The National Stone, Sand and Gravel Association's (NSSGA) message to MSHA at a recent stakeholder meeting was clear. “MSHA enforcement should focus on areas of greatest risk,” said Joseph Casper, NSSGA vice president for safety, at the Charlotte, N.C., meeting on Oct. 22.
MSHA Administrator Joe Main, Metal/Nonmetal Administrator Neal Merrifield and Southeast District Manager Sam Pierce attended the meeting along with industry stakeholders to discuss regulation and safety.
Casper called on MSHA to make further improvements in enforcement consistency, echoing NSSGA’s congressional testimony from the previous day, and reminded the agency leaders that citations should not be issued unless inspectors see an actual violation of the Mine Act.
“NSSGA continues to learn of inspectors declaring that an inspection will not be citation-free before the inspection has even begun,” Casper said. “We appreciate the improvements made in the Southeast District in recent years to bolster enforcement consistency as well as positive and constructive outreach to stakeholders. This makes a tangible difference in managing for safety and compliance.”
Casper also called for MSHA to be reasonable in development of new regulations, citing the troubling proposal on civil penalties as an example. The agency modified various facets of the proposal’s gravity provision after NSSGA’s testimony on the matter. The original proposal called for the gravity of a violation to be determined in a broader scope of a possible event that could lead to an injury, the revised version dropped the qualifier of an event being necessary.

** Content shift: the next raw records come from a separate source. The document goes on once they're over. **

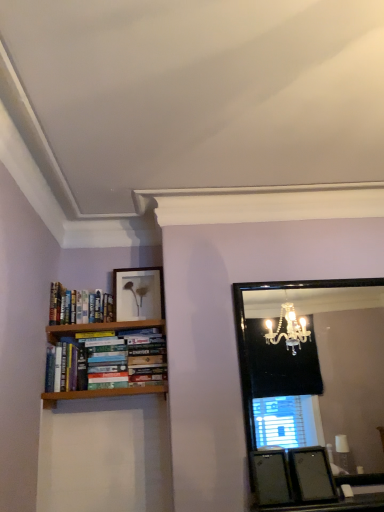
Describe the element at coordinates (310, 385) in the screenshot. The image size is (384, 512). I see `black glass mirror at upper right` at that location.

From the picture: In order to face matte white picture frame at upper center, arranged as the 1th picture frame when viewed from the top, should I rotate leftwards or rightwards?

A 7.020 degree turn to the left will do.

What is the approximate height of matte white picture frame at upper center, arranged as the 1th picture frame when viewed from the top?

The height of matte white picture frame at upper center, arranged as the 1th picture frame when viewed from the top, is 10.85 inches.

You are a GUI agent. You are given a task and a screenshot of the screen. Output one action in this format:
    pyautogui.click(x=<x>, y=<y>)
    Task: Click on the hardcover books at left
    
    Given the screenshot: What is the action you would take?
    coord(79,306)

Where is `matte black picture frame at lower right, the first picture frame in the front-to-back sequence`? This screenshot has height=512, width=384. matte black picture frame at lower right, the first picture frame in the front-to-back sequence is located at coordinates (311, 475).

Locate an element on the screen. The height and width of the screenshot is (512, 384). black glass mirror at upper right is located at coordinates (310, 385).

In the scene shown: Does black glass mirror at upper right turn towards hardcover books at left?

No, black glass mirror at upper right does not turn towards hardcover books at left.

Considering the sizes of objects black glass mirror at upper right and hardcover books at left in the image provided, who is smaller, black glass mirror at upper right or hardcover books at left?

Smaller between the two is hardcover books at left.

Looking at this image, looking at their sizes, would you say black glass mirror at upper right is wider or thinner than hardcover books at left?

black glass mirror at upper right is thinner than hardcover books at left.

Between point (380, 295) and point (99, 309), which one is positioned in front?

Positioned in front is point (99, 309).

Considering the sizes of objects matte black picture frame at lower right, the second picture frame positioned from the back, and matte white picture frame at upper center, which appears as the first picture frame when viewed from the left, in the image provided, who is thinner, matte black picture frame at lower right, the second picture frame positioned from the back, or matte white picture frame at upper center, which appears as the first picture frame when viewed from the left,?

matte white picture frame at upper center, which appears as the first picture frame when viewed from the left, is thinner.

In terms of size, does matte black picture frame at lower right, placed as the 1th picture frame when sorted from right to left, appear bigger or smaller than matte white picture frame at upper center, which appears as the first picture frame when viewed from the left?

matte black picture frame at lower right, placed as the 1th picture frame when sorted from right to left, is bigger than matte white picture frame at upper center, which appears as the first picture frame when viewed from the left.

Is matte black picture frame at lower right, the second picture frame positioned from the back, inside the boundaries of matte white picture frame at upper center, which ranks as the 2th picture frame in right-to-left order, or outside?

matte black picture frame at lower right, the second picture frame positioned from the back, is not inside matte white picture frame at upper center, which ranks as the 2th picture frame in right-to-left order, it's outside.

From the image's perspective, which one is positioned lower, matte black picture frame at lower right, the first picture frame in the front-to-back sequence, or matte white picture frame at upper center, which is the first picture frame in back-to-front order?

matte black picture frame at lower right, the first picture frame in the front-to-back sequence, appears lower in the image.

Based on their positions, is matte black picture frame at lower right, the second picture frame positioned from the back, located to the left or right of black glass mirror at upper right?

From the image, it's evident that matte black picture frame at lower right, the second picture frame positioned from the back, is to the left of black glass mirror at upper right.

Looking at the image, does matte black picture frame at lower right, placed as the 1th picture frame when sorted from right to left, seem bigger or smaller compared to black glass mirror at upper right?

matte black picture frame at lower right, placed as the 1th picture frame when sorted from right to left, is smaller than black glass mirror at upper right.

Is point (332, 477) positioned in front of point (354, 400)?

That is True.

In the image, is matte white picture frame at upper center, the 2th picture frame from the bottom, positioned in front of or behind black glass mirror at upper right?

matte white picture frame at upper center, the 2th picture frame from the bottom, is behind black glass mirror at upper right.

Could you tell me if matte white picture frame at upper center, the 2th picture frame from the bottom, is turned towards black glass mirror at upper right?

No, matte white picture frame at upper center, the 2th picture frame from the bottom, is not oriented towards black glass mirror at upper right.

This screenshot has height=512, width=384. I want to click on mirror below the matte white picture frame at upper center, positioned as the 2th picture frame in front-to-back order (from the image's perspective), so click(310, 385).

Would you say hardcover books at left is part of matte black picture frame at lower right, the 1th picture frame ordered from the bottom,'s contents?

No, hardcover books at left is not surrounded by matte black picture frame at lower right, the 1th picture frame ordered from the bottom.

The image size is (384, 512). What are the coordinates of `book behind the matte black picture frame at lower right, the first picture frame in the front-to-back sequence` in the screenshot? It's located at (79, 306).

Measure the distance from matte black picture frame at lower right, placed as the 1th picture frame when sorted from right to left, to hardcover books at left.

matte black picture frame at lower right, placed as the 1th picture frame when sorted from right to left, and hardcover books at left are 1.24 meters apart.

Is matte white picture frame at upper center, the 2th picture frame from the bottom, placed right next to hardcover books at left?

matte white picture frame at upper center, the 2th picture frame from the bottom, is not next to hardcover books at left, and they're not touching.

Which is behind, matte white picture frame at upper center, positioned as the 2th picture frame in front-to-back order, or hardcover books at left?

matte white picture frame at upper center, positioned as the 2th picture frame in front-to-back order.

Which of these two, matte white picture frame at upper center, positioned as the 2th picture frame in front-to-back order, or hardcover books at left, is smaller?

Smaller between the two is matte white picture frame at upper center, positioned as the 2th picture frame in front-to-back order.

Is matte white picture frame at upper center, positioned as the 2th picture frame in front-to-back order, inside the boundaries of hardcover books at left, or outside?

matte white picture frame at upper center, positioned as the 2th picture frame in front-to-back order, lies outside hardcover books at left.

From the image's perspective, does hardcover books at left appear lower than matte black picture frame at lower right, the first picture frame in the front-to-back sequence?

No, from the image's perspective, hardcover books at left is not beneath matte black picture frame at lower right, the first picture frame in the front-to-back sequence.

From a real-world perspective, is hardcover books at left beneath matte black picture frame at lower right, which is counted as the 2th picture frame, starting from the top?

No, from a real-world perspective, hardcover books at left is not below matte black picture frame at lower right, which is counted as the 2th picture frame, starting from the top.

Does hardcover books at left have a lesser height compared to matte black picture frame at lower right, which is counted as the 2th picture frame, starting from the top?

In fact, hardcover books at left may be taller than matte black picture frame at lower right, which is counted as the 2th picture frame, starting from the top.

From the picture: Can you tell me how much hardcover books at left and matte black picture frame at lower right, the second picture frame in the left-to-right sequence, differ in facing direction?

The angular difference between hardcover books at left and matte black picture frame at lower right, the second picture frame in the left-to-right sequence, is 3.32 degrees.

Find the location of `book above the black glass mirror at upper right (from the image's perspective)`. book above the black glass mirror at upper right (from the image's perspective) is located at coordinates (79, 306).

The image size is (384, 512). Find the location of `picture frame below the matte white picture frame at upper center, arranged as the 1th picture frame when viewed from the top (from a real-world perspective)`. picture frame below the matte white picture frame at upper center, arranged as the 1th picture frame when viewed from the top (from a real-world perspective) is located at coordinates pos(311,475).

Which object lies further to the anchor point black glass mirror at upper right, matte black picture frame at lower right, the second picture frame positioned from the back, or hardcover books at left?

Among the two, matte black picture frame at lower right, the second picture frame positioned from the back, is located further to black glass mirror at upper right.

From the picture: From the image, which object appears to be farther from black glass mirror at upper right, hardcover books at left or matte black picture frame at lower right, the first picture frame in the front-to-back sequence?

matte black picture frame at lower right, the first picture frame in the front-to-back sequence.

Looking at the image, which one is located further to hardcover books at left, matte black picture frame at lower right, the 1th picture frame ordered from the bottom, or matte white picture frame at upper center, which appears as the first picture frame when viewed from the left?

matte black picture frame at lower right, the 1th picture frame ordered from the bottom, is further to hardcover books at left.

Consider the image. Based on their spatial positions, is matte white picture frame at upper center, which ranks as the 2th picture frame in right-to-left order, or matte black picture frame at lower right, the first picture frame in the front-to-back sequence, further from hardcover books at left?

matte black picture frame at lower right, the first picture frame in the front-to-back sequence, is further to hardcover books at left.

Based on their spatial positions, is black glass mirror at upper right or matte black picture frame at lower right, the second picture frame positioned from the back, further from hardcover books at left?

black glass mirror at upper right is further to hardcover books at left.

Considering their positions, is matte black picture frame at lower right, which is counted as the 2th picture frame, starting from the top, positioned closer to matte white picture frame at upper center, arranged as the 1th picture frame when viewed from the top, than hardcover books at left?

Among the two, hardcover books at left is located nearer to matte white picture frame at upper center, arranged as the 1th picture frame when viewed from the top.

When comparing their distances from black glass mirror at upper right, does matte white picture frame at upper center, positioned as the 2th picture frame in front-to-back order, or hardcover books at left seem further?

hardcover books at left.

From the image, which object appears to be nearer to matte black picture frame at lower right, the second picture frame in the left-to-right sequence, matte white picture frame at upper center, which is the first picture frame in back-to-front order, or black glass mirror at upper right?

matte white picture frame at upper center, which is the first picture frame in back-to-front order, is positioned closer to the anchor matte black picture frame at lower right, the second picture frame in the left-to-right sequence.

You are a GUI agent. You are given a task and a screenshot of the screen. Output one action in this format:
    pyautogui.click(x=<x>, y=<y>)
    Task: Click on the picture frame located between hardcover books at left and matte black picture frame at lower right, the second picture frame in the left-to-right sequence, in the left-right direction
    This screenshot has height=512, width=384.
    Given the screenshot: What is the action you would take?
    pyautogui.click(x=138, y=293)

Find the location of a particular element. Image resolution: width=384 pixels, height=512 pixels. picture frame between matte white picture frame at upper center, which is the first picture frame in back-to-front order, and black glass mirror at upper right, in the horizontal direction is located at coordinates (311, 475).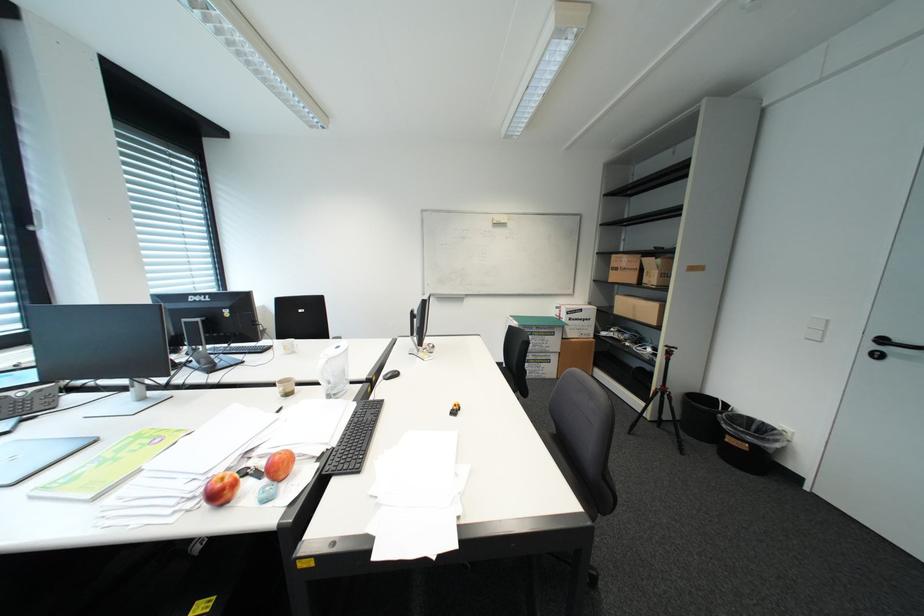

“NSSGA was pleased to see this progress on a proper narrowing of the circumstances in which an alleged violation could be cited,” Casper said.
There are ways that NSSGA and MSHA work together to improve industry safety, Casper reminded the stakeholders. The MSHA-NSSGA Alliance Technical Task Force works to promote safer practices, such as protecting workers from falls from platforms and mobile equipment.
The Task Force has also improved MSHA inspector training by providing operator insights on compliance with regulations, so that inspectors learn how inconsistent enforcement practices make it difficult for operators to manage for safety.